I make a point of mentioning class warfare, too, because there's also a strange setup to the show where everything seems to be geared towards a stereotypical depiction of a working class provincial community, from the bodhrán soundtrack, Scottish folk theme song, the cast having names like Shannon, Madeline, Rhydian, the rural setting, and of course the folklore that informs the premise of the series itself (werewolf folklore being uncommon in England compared to elsewhere because actual wild wolves are extinct there - a fact the show itself points out more than once), yet the setting is a "slightly Northern" England that doesn't actually exist outside television idioms like the cafe from Friends or the school full of kids who don't have mobile phones or internet access in a year beginning with a 2, and the end product resembles more a picture of a community of summer-cottage residents.  But perhaps I'm being unfair as there's no overt class, religious or racial divide in this community beyond what we can read into it as viewers, and what we see without looking too hard is an implicit understanding of an unspoken dominant monoculture where - tellingly - the only people who are excluded are those from "outside" who express elements of cultural identity that doesn't gel with groupthink.  There's no talk of people's jobs in this supposedly remote community, no hint of what people actually do for a living, and it is very, very hard to see a great deal of the text concerning "wild" Wolfbloods© as anything other than gypsy-bashing to the extent that the overall story arc for the lead family is essentially that they're hiding their racial and cultural identity from their neighbors and close friends because they're ashamed of it.

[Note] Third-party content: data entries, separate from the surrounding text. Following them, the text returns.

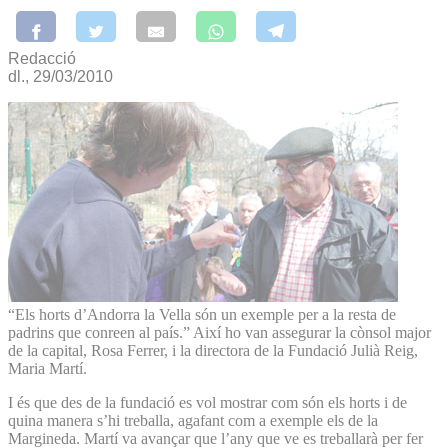
Redacció
dl., 29/03/2010
“Els horts d’Andorra la Vella són un exemple per a la resta de
padrins que conreen al país.” Així ho van assegurar la cònsol major
de la capital, Rosa Ferrer, i la directora de la Fundació Julià Reig,
Maria Martí.
I és que des de la fundació es vol mostrar com són els horts i de
quina manera s’hi treballa, agafant com a exemple els de la
Margineda. Martí va avançar que l’any que ve es treballarà per fer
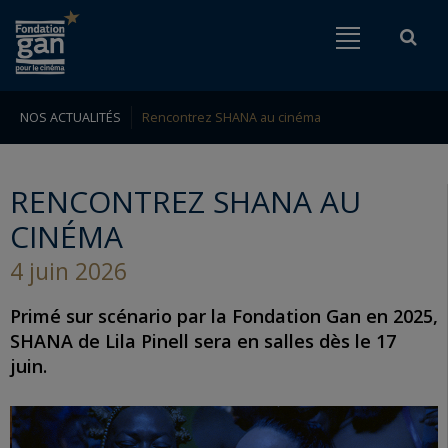
Fondation
Menu
Rech
Go to content
Go to navigation
gan
pour
le
NOS ACTUALITÉS
Rencontrez SHANA au cinéma
Rechercher
cinéma
RENCONTREZ SHANA AU
CINÉMA
4 juin 2026
Primé sur scénario par la Fondation Gan en 2025,
SHANA de Lila Pinell sera en salles dès le 17
juin.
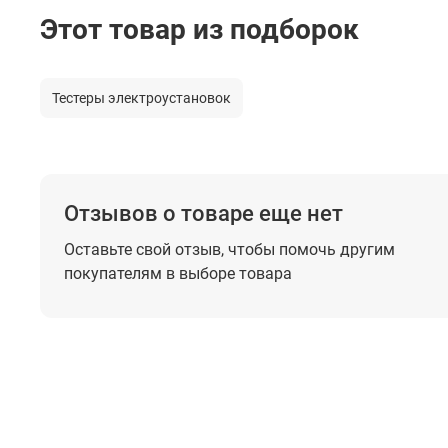
Тестовое напряжение
Этот товар из подборок
Минимальное измеряемое сопротивление
Тестовый ток
Тестеры электроустановок
Погрешность измерения
Переменное напряжение
Отзывов о товаре еще нет
Предел измерений
Оставьте свой отзыв, чтобы помочь
другим
Разрешение
покупателям в выборе товара
Рабочая полоса частот
Погрешность измерения
Измерение потенциала "земли"
Общие данные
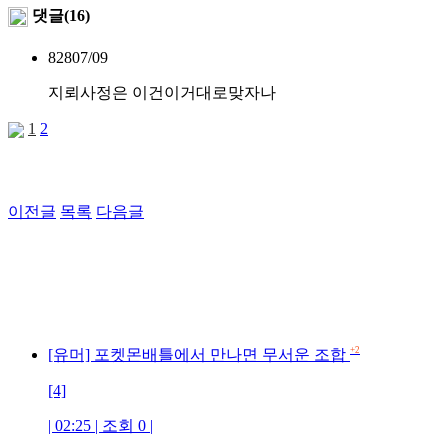
댓글(16)
828
07/09
지뢰사정은 이건이거대로맞자나
1
2
이전글
목록
다음글
+2
[유머] 포켓몬배틀에서 만나면 무서운 조합
[4]
| 02:25 | 조회 0 |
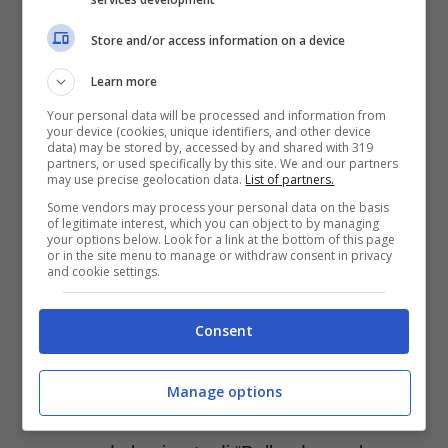
Invece Terzi va d’amore e d’accordo con
Store and/or access information on a device
Rossella Erra
. Ad un certo punto però
Learn more
Selvaggia Lucarelli ha interrotto un dialogo
Your personal data will be processed and information from
your device (cookies, unique identifiers, and other device
improntato sulla stima reciproca tra i due. E
data) may be stored by, accessed by and shared with 319
partners, or used specifically by this site. We and our partners
lo ha fatto con una battuta che la Erra ha
may use precise geolocation data.
List of partners.
trovato poco carina ed anzi, del tutto
Some vendors may process your personal data on the basis
of legitimate interest, which you can object to by managing
your options below. Look for a link at the bottom of this page
inadeguata.
or in the site menu to manage or withdraw consent in privacy
and cookie settings.
La Lucarelli ha in pratica dato
del “golden
Consent
retriever” a Terzi, “magari lanciamogli
anche una pallina”
. E Rossella Erra ha
Manage options
ritenuto questo sarcasmo fuori luogo,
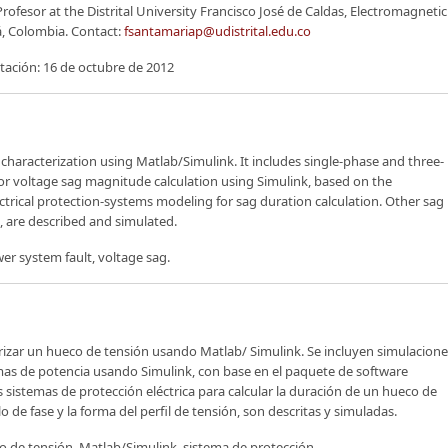
Profesor at the Distrital University Francisco José de Caldas, Electromagnetic
, Colombia. Contact:
fsantamariap@udistrital.edu.co
ptación: 16 de octubre de 2012
characterization using Matlab/Simulink. It includes single-phase and three-
for voltage sag magnitude calculation using Simulink, based on the
trical protection-systems modeling for sag duration calculation. Other sag
, are described and simulated.
er system fault, voltage sag.
rizar un hueco de tensión usando Matlab/ Simulink. Se incluyen simulacione
temas de potencia usando Simulink, con base en el paquete de software
istemas de protección eléctrica para calcular la duración de un hueco de
o de fase y la forma del perfil de tensión, son descritas y simuladas.
co de tensión, Matlab/Simulink, sistema de protección.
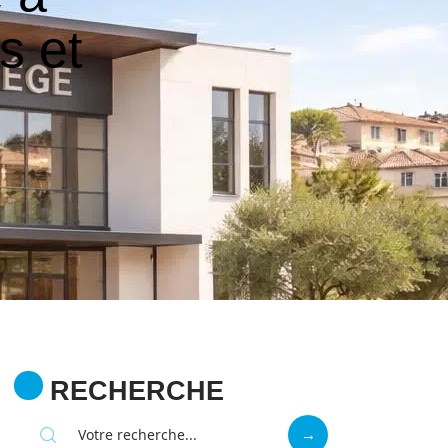
s et
RECHERCHE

I accept that it's asking too much of a tv show aimed at kids these days - on top of the story making any objective sense - to not reinforce class prejudice when the other tv shows from which it derives all its ideas and plots are telling kids to make fun of differences rather than celebrate them alongside everything else that makes each and every one of us unique and beautiful as people, and the auslander is thus necessary in Wolfblood© only to instigate or foment conflict amongst the community and threaten the dominance of the prevailing orthodoxy - but never as a good thing, not even when challenging lies, dissembly or outright bullying both emotional and physical.
In this, Wolfblood© is a conservative and cowardly show, but somewhere in there I think there is the potential to be something a lot better with a bit of seasoning and experience, and even if that is never realised, then... well, it's only CBBC.  It's not like anyone cares what their kids are watching, anyway.